**REQUIRED WORK:**
Exactly reproduce each entry, leaving out nothing.

**MATERIAL FOR THIS EXERCISE:**
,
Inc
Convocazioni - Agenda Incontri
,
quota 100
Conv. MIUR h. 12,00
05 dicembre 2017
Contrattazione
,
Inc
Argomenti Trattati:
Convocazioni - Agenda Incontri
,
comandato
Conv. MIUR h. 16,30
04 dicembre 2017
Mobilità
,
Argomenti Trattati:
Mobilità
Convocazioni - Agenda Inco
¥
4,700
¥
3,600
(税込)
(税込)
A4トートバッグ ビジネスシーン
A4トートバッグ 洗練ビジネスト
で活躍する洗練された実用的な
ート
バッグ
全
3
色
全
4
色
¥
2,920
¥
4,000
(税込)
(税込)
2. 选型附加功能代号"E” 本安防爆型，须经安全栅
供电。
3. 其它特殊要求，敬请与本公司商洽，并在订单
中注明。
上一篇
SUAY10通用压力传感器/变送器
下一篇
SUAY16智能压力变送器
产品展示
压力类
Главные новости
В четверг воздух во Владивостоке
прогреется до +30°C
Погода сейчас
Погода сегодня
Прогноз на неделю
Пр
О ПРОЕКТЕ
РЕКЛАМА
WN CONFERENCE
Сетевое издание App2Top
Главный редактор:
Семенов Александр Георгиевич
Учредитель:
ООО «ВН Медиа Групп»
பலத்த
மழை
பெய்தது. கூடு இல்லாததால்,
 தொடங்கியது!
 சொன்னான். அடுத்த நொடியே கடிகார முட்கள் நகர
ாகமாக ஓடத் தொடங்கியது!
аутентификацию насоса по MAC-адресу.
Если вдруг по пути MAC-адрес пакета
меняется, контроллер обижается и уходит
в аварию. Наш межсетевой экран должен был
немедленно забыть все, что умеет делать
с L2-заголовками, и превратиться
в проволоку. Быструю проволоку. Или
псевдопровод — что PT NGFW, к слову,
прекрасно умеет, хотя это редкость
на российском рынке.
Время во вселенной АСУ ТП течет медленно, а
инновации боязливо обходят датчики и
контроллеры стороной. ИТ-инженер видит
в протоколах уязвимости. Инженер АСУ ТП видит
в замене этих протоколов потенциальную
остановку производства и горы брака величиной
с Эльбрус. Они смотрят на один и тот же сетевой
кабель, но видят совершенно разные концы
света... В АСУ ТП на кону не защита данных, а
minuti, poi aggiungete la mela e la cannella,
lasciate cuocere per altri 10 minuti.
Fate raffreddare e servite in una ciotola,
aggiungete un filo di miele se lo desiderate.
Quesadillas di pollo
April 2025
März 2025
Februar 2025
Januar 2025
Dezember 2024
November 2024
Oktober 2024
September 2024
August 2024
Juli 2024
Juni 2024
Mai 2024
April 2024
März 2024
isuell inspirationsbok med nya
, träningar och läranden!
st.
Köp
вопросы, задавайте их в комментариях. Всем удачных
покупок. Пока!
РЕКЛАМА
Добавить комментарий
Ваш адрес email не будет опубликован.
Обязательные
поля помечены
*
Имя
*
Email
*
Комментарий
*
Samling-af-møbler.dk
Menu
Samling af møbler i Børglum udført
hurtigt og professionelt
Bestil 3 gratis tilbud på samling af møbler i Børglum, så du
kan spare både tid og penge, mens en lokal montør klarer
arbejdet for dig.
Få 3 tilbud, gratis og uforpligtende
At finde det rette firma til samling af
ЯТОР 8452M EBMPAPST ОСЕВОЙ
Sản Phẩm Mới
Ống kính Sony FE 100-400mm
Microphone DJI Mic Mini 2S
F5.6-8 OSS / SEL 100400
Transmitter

**TASK RESULT:**
,
Inc
Convocazioni - Agenda Incontri
,
quota 100
Conv. MIUR h. 12,00
05 dicembre 2017
Contrattazione
,
Inc
Argomenti Trattati:
Convocazioni - Agenda Incontri
,
comandato
Conv. MIUR h. 16,30
04 dicembre 2017
Mobilità
,
Argomenti Trattati:
Mobilità
Convocazioni - Agenda Inco
¥
4,700
¥
3,600
(税込)
(税込)
A4トートバッグ ビジネスシーン
A4トートバッグ 洗練ビジネスト
で活躍する洗練された実用的な
ート
バッグ
全
3
色
全
4
色
¥
2,920
¥
4,000
(税込)
(税込)
2. 选型附加功能代号"E” 本安防爆型，须经安全栅
供电。
3. 其它特殊要求，敬请与本公司商洽，并在订单
中注明。
上一篇
SUAY10通用压力传感器/变送器
下一篇
SUAY16智能压力变送器
产品展示
压力类
Главные новости
В четверг воздух во Владивостоке
прогреется до +30°C
Погода сейчас
Погода сегодня
Прогноз на неделю
Пр
О ПРОЕКТЕ
РЕКЛАМА
WN CONFERENCE
Сетевое издание App2Top
Главный редактор:
Семенов Александр Георгиевич
Учредитель:
ООО «ВН Медиа Групп»
பலத்த
மழை
பெய்தது. கூடு இல்லாததால்,
 தொடங்கியது!
 சொன்னான். அடுத்த நொடியே கடிகார முட்கள் நகர
ாகமாக ஓடத் தொடங்கியது!
аутентификацию насоса по MAC-адресу.
Если вдруг по пути MAC-адрес пакета
меняется, контроллер обижается и уходит
в аварию. Наш межсетевой экран должен был
немедленно забыть все, что умеет делать
с L2-заголовками, и превратиться
в проволоку. Быструю проволоку. Или
псевдопровод — что PT NGFW, к слову,
прекрасно умеет, хотя это редкость
на российском рынке.
Время во вселенной АСУ ТП течет медленно, а
инновации боязливо обходят датчики и
контроллеры стороной. ИТ-инженер видит
в протоколах уязвимости. Инженер АСУ ТП видит
в замене этих протоколов потенциальную
остановку производства и горы брака величиной
с Эльбрус. Они смотрят на один и тот же сетевой
кабель, но видят совершенно разные концы
света... В АСУ ТП на кону не защита данных, а
minuti, poi aggiungete la mela e la cannella,
lasciate cuocere per altri 10 minuti.
Fate raffreddare e servite in una ciotola,
aggiungete un filo di miele se lo desiderate.
Quesadillas di pollo
April 2025
März 2025
Februar 2025
Januar 2025
Dezember 2024
November 2024
Oktober 2024
September 2024
August 2024
Juli 2024
Juni 2024
Mai 2024
April 2024
März 2024
isuell inspirationsbok med nya
, träningar och läranden!
st.
Köp
вопросы, задавайте их в комментариях. Всем удачных
покупок. Пока!
РЕКЛАМА
Добавить комментарий
Ваш адрес email не будет опубликован.
Обязательные
поля помечены
*
Имя
*
Email
*
Комментарий
*
Samling-af-møbler.dk
Menu
Samling af møbler i Børglum udført
hurtigt og professionelt
Bestil 3 gratis tilbud på samling af møbler i Børglum, så du
kan spare både tid og penge, mens en lokal montør klarer
arbejdet for dig.
Få 3 tilbud, gratis og uforpligtende
At finde det rette firma til samling af
ЯТОР 8452M EBMPAPST ОСЕВОЙ
Sản Phẩm Mới
Ống kính Sony FE 100-400mm
Microphone DJI Mic Mini 2S
F5.6-8 OSS / SEL 100400
Transmitter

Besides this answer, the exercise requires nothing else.